Many equations are valid only under hypotheses. Instead of writing an Elixir callback, keep the hypothesis in egglog as a relation.

Here (Div x x) = 1 is allowed only when x is known to be non-zero.

guarded_theory = """
(datatype Math
  (Num i64)
  (Div Math Math))

(relation non-zero (Math))

(rewrite (Div x x) (Num 1)
  :when ((non-zero x)))
"""

guarded = Egglog.Program.load!(guarded_theory)

Without the fact, extraction returns the original division.

without_guard_input = %{
  terms: %{"x" => "(Div (Num 2) (Num 2))"},
  budget: %{rounds: 2},
  requests: [%{type: :extract, expr: "x"}]
}

without_guard = Egglog.Program.run!(guarded, without_guard_input)

GettingStarted.print_output(without_guard, :extract)

With the fact, the guarded rewrite fires.

with_guard_input = %{
  terms: %{"x" => "(Div (Num 2) (Num 2))"},
  facts: ["(non-zero (Num 2))"],
  budget: %{rounds: 2},
  requests: [%{type: :extract, expr: "x"}]
}

with_guard = Egglog.Program.run!(guarded, with_guard_input)
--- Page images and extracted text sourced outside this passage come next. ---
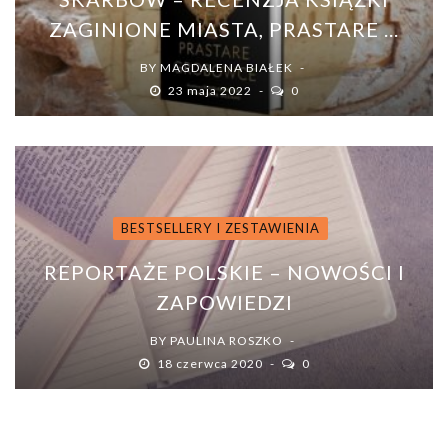
ZAGINIONE MIASTA, PRASTARE ...
BY
MAGDALENA BIAŁEK
23 maja 2022
0
BESTSELLERY I ZESTAWIENIA
REPORTAŻE POLSKIE – NOWOŚCI I
ZAPOWIEDZI
BY
PAULINA ROSZKO
18 czerwca 2020
0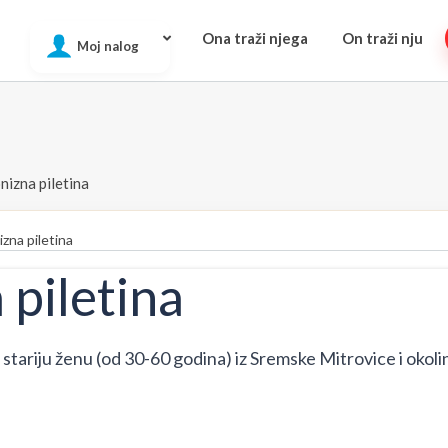
Ona traži njega
On traži nju
Moj nalog
nizna piletina
zna piletina
piletina
stariju ženu (od 30-60 godina) iz Sremske Mitrovice i okoli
GettingStarted.print_output(with_guard, :extract)
Egglog.snapshot!(guarded, with_guard_input)
|> GettingStarted.render_snapshot()

The relation non-zero is an analysis fact. Once it is present, egglog can justify the equality between the division term and (Num 1).

6. Stateful Sessions

Egglog.Program is query-local: every run clones the loaded base and temporary facts do not accumulate. For interactive work, use Egglog.EGraph instead.

{:ok, egraph} =
  Egglog.EGraph.new("""
  (datatype Math
    (Num i64)
    (Add Math Math))
  """)

Each successful run/3 mutates this one native session.

{:ok, _} = Egglog.EGraph.run(egraph, "(let x (Add (Num 1) (Num 0)))")
{:ok, _} = Egglog.EGraph.run(egraph, "(rewrite (Add a (Num 0)) a)")

{:ok, egraph_result} =
  Egglog.EGraph.run(egraph, """
  (run 2)
  (check (= x (Num 1)))
  (extract x)
  """)

GettingStarted.print_output(egraph_result, :extract)
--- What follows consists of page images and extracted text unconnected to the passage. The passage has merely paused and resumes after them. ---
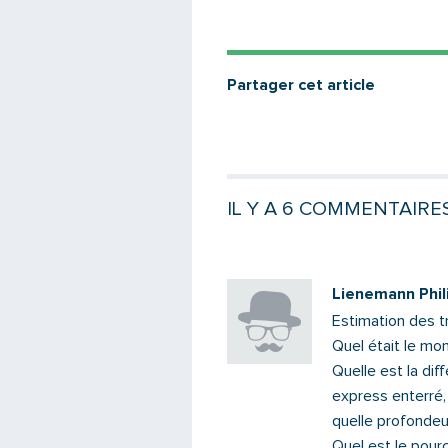
Partager cet article
IL Y A 6 COMMENTAIRE
Lienemann Phil
Estimation des t
Quel était le mon
Quelle est la di
express enterré, 
quelle profondeu
Quel est le pour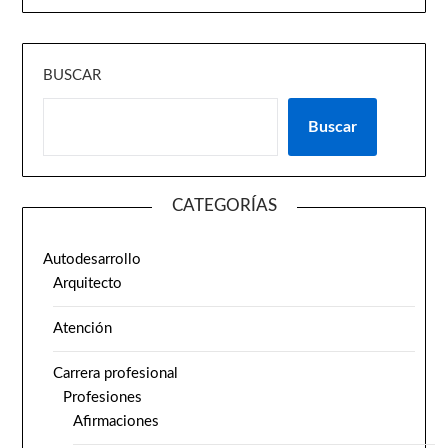
BUSCAR
Buscar
CATEGORÍAS
Autodesarrollo
Arquitecto
Atención
Carrera profesional
Profesiones
Afirmaciones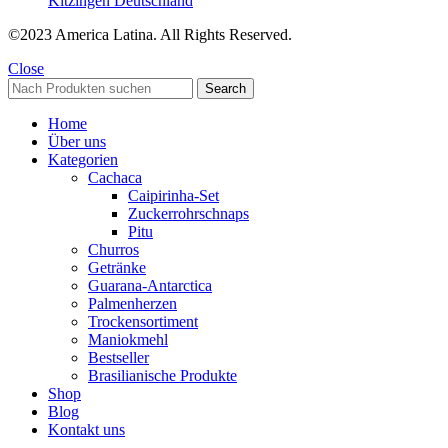
Kitzingen Deutschland
©2023 America Latina. All Rights Reserved.
Close
Search
Home
Über uns
Kategorien
Cachaca
Caipirinha-Set
Zuckerrohrschnaps
Pitu
Churros
Getränke
Guarana-Antarctica
Palmenherzen
Trockensortiment
Maniokmehl
Bestseller
Brasilianische Produkte
Shop
Blog
Kontakt uns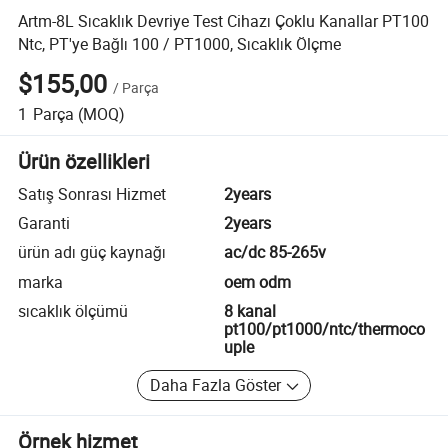
Artm-8L Sıcaklık Devriye Test Cihazı Çoklu Kanallar PT100
Ntc, PT'ye Bağlı 100 / PT1000, Sıcaklık Ölçme
$155,00
/
Parça
1
Parça
(MOQ)
Ürün özellikleri
Satış Sonrası Hizmet
2years
Garanti
2years
ürün adı güç kaynağı
ac/dc 85-265v
marka
oem odm
sıcaklık ölçümü
8 kanal
pt100/pt1000/ntc/thermoco
uple
Daha Fazla Göster
Örnek hizmet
Because the state persists, later calls can inspect what earlier calls inserted.

{:ok, true} = Egglog.EGraph.check(egraph, "(= x (Num 1))")
{:ok, "(Num 1)"} = Egglog.EGraph.extract(egraph, "x")
Egglog.EGraph.snapshot!(egraph)
|> GettingStarted.render_snapshot()

Use the two models deliberately:

  • Egglog.Program for reproducible, isolated queries against a loaded theory.
  • Egglog.EGraph for REPL/Livebook sessions where state should accumulate.

What To Try Next

Natural next steps:

  • Open livebooks/egglog-tutorial/01-basics.livemd for a deeper equality saturation walkthrough.
  • Open livebooks/egglog-tutorial/02-datalog.livemd for more relational examples.
  • Open livebooks/egglog-tutorial/03-analysis.livemd for richer analysis facts and guarded rewrites.
  • Change the arithmetic rules above and watch how the snapshot changes.